Apply what you read >>
- a) Condense the paragraph of the government-size book review that begins "His first piece of evidence is a graph" into a short paragraph that keeps its main facts.
- b) In the government-size book review, what university is Lindert an economics professor at?
- c) Write one more paragraph of the government-size book review, continuing after its final sentence.

Text segment >>
The title of this book, How Big Should Our Government Be? by Jon Bakija, Lane Kenworthy, Peter Lindert, and Jeff Madrick, raises an interesting question. The authors’ goal is “to broaden the nation’s understanding of how big government actually should be by presenting the best research on the subject.” They claim to shun “ideology and politics.” Their question in general is, “Will bigger government hurt the economy?” They reason it will not.

Social transfers / Lindert, an economics professor at the University of California, Davis, opens his contribution deftly with rhetorical support from Adam Smith. In Smith’s Lectures on Jurisprudence, Lindert reminds us, the founder of economics refers to the “many expences necessary in a civilized country.” Lindert equates those necessary expenses to government spending on “infrastructure.” In his Wealth of Nations, Smith refers to “publick works which are beneficial to the whole society” that may need to be financed by “the general contribution of the whole society.” Lindert’s take is that Smith “clearly understood that external benefits could justify tax-based social expenditure.” He then moves from economic literature to an empirical investigation of how transfer payments affect macroeconomic performance.

His first piece of evidence is a graph that shows real gross domestic product per capita and “social transfers as a % of [gross domestic product]” for “four of Smith’s civilized countries—the United Kingdom, the United States, Sweden, and Japan.” The graph shows that both real GDP per capita and social transfers as a percentage of GDP have increased over the long run. One interpretation is that standards of living in those four countries have increased despite more government spending on public pensions, health care, unemployment benefits, etc. Another interpretation is that the welfare state is compatible with a high standard of living. Lindert prefers the latter. He recognizes that reverse causality might be at work: “Perhaps the prosperity bred the wasteful social spending.” He responds, “Yet if the social spending is nothing but a rich country’s bad habit, like obesity or recreational drugs, why don’t we see any easy evidence of it dragging down GDP per capita?” Perhaps observing just four high-income countries isn’t enough to respond to that question.

The next piece of evidence is a table that shows correlations between transfer payments and economic performance among a greater number of countries in the Organisation for Economic Co-operation and Development over several decades. Lindert straightforwardly calculates a correlation coefficient between “initial share of social transfers in GDP” with the growth rate of GDP per capita during each decade for all the countries. It is unclear, though, exactly how he did this; did he use average GDP per capita for each decade? Nevertheless, he concludes, “History again shows no significantly negative relationship between the start-of-decade public social spending share and either the growth or the level of GDP per capita.” At this point, he encourages neither advocates of the welfare state nor advocates of limited government. “From all the correlations,” he declares, “we cannot infer a positive causal influence of social spending on economic growth, yet any claim of a negative historical relationship is easy to doubt.” He adds:

I have surveyed the econometric studies available as of a decade ago. None has found a significant negative effect of the whole welfare state package on GDP, at least not any study that has used sound econometric techniques and has made its underlying data available to others. Even the few that announced negative effects but hide their data have failed to show negative effects large enough to imply the major economic damage claimed by some theorists, journalists, and politicians.

And with that, Lindert vigorously advocates for the welfare state. Taxing and transferring income will not, according to him, reduce the standard of living or its rate of growth. He invites us, moreover, to expect these bonuses from the welfare state: less income inequality, reduced poverty, increased longevity, honest government officials, small budget deficits, and even happier people.

Entries shown >>
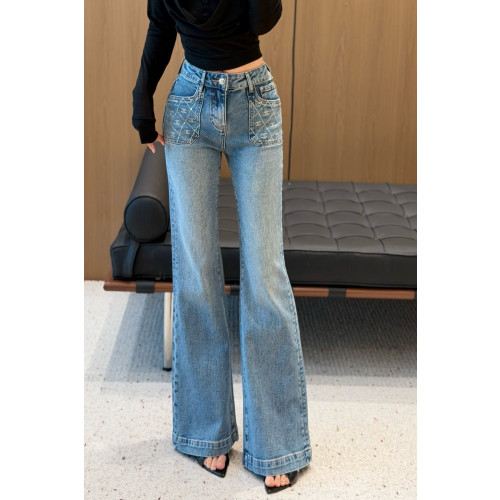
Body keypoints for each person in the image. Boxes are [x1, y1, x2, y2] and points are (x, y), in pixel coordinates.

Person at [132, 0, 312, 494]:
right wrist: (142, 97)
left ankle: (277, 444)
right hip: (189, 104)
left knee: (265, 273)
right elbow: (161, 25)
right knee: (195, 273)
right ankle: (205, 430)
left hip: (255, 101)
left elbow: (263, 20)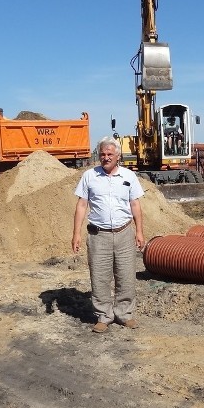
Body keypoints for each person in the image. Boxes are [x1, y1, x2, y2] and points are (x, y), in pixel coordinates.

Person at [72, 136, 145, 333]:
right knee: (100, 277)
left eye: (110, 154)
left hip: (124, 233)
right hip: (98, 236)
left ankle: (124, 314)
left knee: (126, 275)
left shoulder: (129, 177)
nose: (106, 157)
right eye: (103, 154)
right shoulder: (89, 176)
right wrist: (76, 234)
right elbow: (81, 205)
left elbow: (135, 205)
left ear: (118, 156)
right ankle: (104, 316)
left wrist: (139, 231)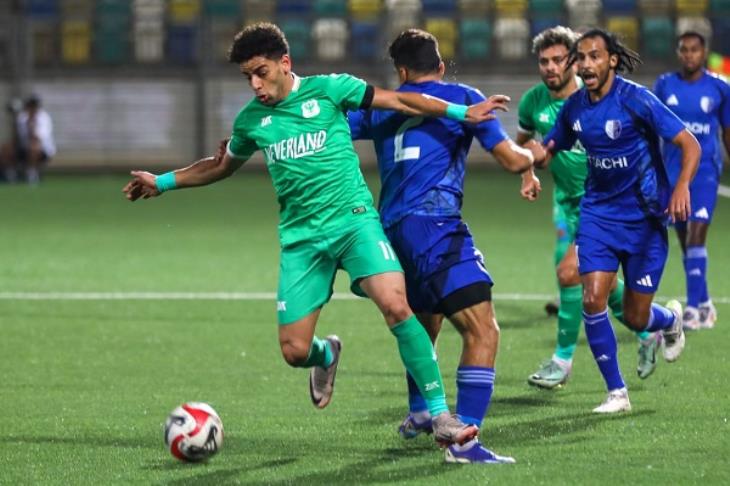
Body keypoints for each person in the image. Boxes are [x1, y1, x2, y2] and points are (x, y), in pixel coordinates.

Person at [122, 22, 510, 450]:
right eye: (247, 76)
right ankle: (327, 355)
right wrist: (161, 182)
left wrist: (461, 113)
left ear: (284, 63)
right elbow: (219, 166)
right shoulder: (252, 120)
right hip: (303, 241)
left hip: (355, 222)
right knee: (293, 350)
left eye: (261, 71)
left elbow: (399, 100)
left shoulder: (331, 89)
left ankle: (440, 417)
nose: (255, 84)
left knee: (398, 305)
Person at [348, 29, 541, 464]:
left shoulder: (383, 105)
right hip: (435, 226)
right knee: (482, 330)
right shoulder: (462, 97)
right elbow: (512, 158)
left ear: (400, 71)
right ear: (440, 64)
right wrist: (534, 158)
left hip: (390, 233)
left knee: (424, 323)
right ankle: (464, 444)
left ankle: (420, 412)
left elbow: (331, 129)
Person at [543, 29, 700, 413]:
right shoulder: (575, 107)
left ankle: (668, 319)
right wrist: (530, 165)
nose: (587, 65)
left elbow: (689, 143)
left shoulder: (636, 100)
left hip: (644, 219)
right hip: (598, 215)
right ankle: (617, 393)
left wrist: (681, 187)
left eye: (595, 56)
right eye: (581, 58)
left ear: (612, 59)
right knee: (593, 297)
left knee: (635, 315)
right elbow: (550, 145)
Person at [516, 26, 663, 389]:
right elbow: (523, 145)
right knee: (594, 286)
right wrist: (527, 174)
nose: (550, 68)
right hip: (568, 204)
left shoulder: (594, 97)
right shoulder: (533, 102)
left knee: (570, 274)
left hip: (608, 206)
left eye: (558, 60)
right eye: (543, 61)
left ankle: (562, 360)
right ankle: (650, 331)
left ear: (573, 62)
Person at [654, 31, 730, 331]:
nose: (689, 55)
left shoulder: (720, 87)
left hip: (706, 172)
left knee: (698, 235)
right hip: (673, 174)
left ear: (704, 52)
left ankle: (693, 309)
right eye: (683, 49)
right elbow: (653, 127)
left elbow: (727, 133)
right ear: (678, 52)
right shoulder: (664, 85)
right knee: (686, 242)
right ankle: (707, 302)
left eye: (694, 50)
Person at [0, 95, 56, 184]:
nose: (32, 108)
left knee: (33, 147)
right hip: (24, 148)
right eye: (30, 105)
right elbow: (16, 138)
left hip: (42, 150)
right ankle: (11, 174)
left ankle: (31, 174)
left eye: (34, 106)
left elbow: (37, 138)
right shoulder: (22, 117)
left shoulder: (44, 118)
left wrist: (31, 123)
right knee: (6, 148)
---
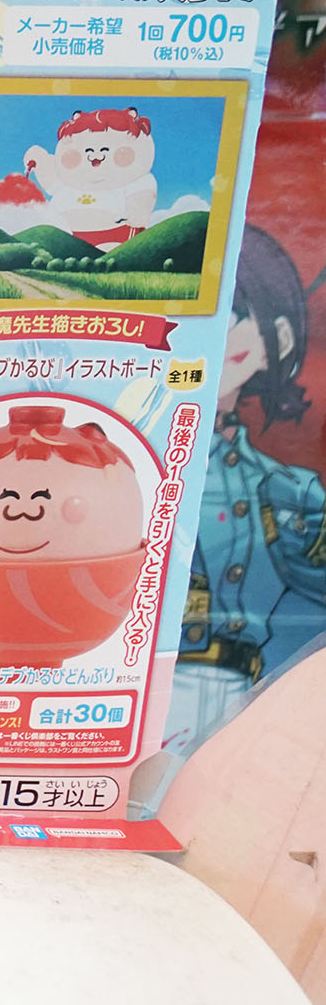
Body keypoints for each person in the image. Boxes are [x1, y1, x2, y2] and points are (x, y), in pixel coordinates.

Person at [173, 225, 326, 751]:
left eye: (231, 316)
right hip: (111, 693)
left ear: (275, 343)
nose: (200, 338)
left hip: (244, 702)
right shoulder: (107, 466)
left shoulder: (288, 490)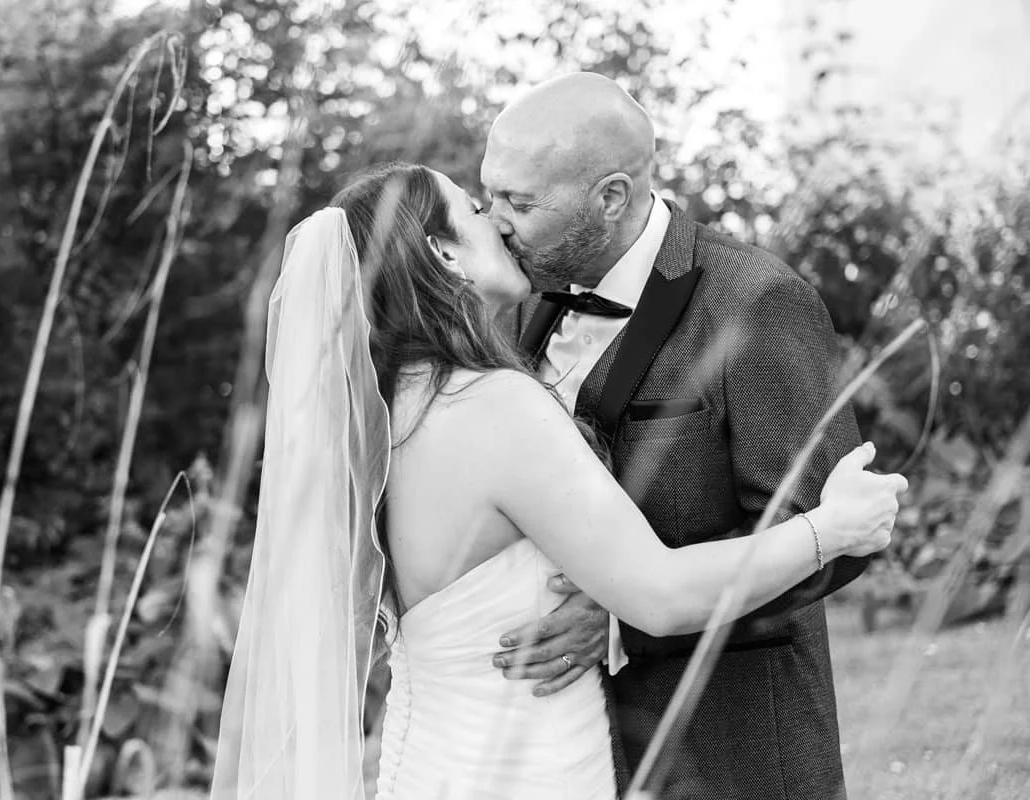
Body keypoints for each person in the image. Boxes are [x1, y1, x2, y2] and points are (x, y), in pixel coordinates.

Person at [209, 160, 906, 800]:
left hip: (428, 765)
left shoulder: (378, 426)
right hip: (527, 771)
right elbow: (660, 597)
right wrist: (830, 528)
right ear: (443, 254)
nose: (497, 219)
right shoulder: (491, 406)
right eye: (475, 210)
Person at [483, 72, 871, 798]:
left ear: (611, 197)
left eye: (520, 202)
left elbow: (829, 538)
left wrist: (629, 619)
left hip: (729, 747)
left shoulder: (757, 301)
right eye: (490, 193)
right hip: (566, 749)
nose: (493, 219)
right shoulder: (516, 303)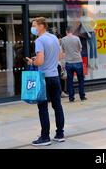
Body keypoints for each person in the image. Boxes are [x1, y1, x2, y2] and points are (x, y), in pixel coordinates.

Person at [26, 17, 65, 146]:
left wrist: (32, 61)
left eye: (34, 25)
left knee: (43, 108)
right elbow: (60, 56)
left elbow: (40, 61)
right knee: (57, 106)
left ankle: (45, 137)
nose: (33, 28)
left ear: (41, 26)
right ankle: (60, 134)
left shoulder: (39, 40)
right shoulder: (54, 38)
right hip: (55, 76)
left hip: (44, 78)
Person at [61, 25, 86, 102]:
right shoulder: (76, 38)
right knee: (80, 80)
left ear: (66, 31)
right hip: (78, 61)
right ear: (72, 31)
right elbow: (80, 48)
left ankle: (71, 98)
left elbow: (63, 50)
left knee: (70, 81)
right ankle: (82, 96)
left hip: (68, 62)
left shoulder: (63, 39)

Task-by-task results >>
- a) Lindert's first evidence is a graph of real GDP per capita and social transfers as a percentage of GDP for the United Kingdom, the United States, Sweden, and Japan. Both measures have risen over the long run. One reading is that living standards rose despite more spending on pensions, health care, and unemployment benefits. Another is that the welfare state is compatible with a high standard of living, and Lindert prefers this one. He grants that prosperity may have bred the social spending but asks why, if so, there is no easy evidence of it dragging down GDP per capita. Four high-income countries may not be enough to answer that.

- b) The University of California, Davis.

- c)
He knows that some readers will be skeptical, so he offers justification. Successful welfare states rely on “the broader kinds of taxes that economists consider more efficient.” These include “broad consumption taxes and sin taxes on harmful and addictive products such as tobacco, alcohol, and gasoline.” Bureaucrats that administer successful welfare states spend efficiently too: “Universalist public transfers and services, those to which everybody is entitled, are cheaper to administer because there is less bureaucratic need to investigate who should be excluded from the benefits.”

The efficacy of welfare state spending on health care, “skills accumulation for mothers,” and “social programs for children and those of working age” apparently overcomes any deleterious effect of the welfare state on productive effort. That’s why we don’t observe a negative correlation between welfare spending and GDP. Lindert boldly proclaims, “No welfare state has become poor.” Not even the example of Greece contradicts his findings, according to him, because “Greece has never had a true welfare state and, compared to other rich nations, it does little for the poor.” Yet the author defines a welfare state as “any democratic country for which public social transfers, and the taxes implicitly paying for them, exceed 20 percent of GDP.” The book’s Figure 2.6 shows “public social expenditure as a % of GDP” beyond 20 percent in Greece, which seems to satisfy his definition of a welfare state. The same figure also shows that Greece’s welfare state exhibits “elderly bias,” which may be why Lindert rejects it as “true.” Perhaps we may draw the lesson that the best intentions of a welfare state may be thwarted by special interest groups in the political process.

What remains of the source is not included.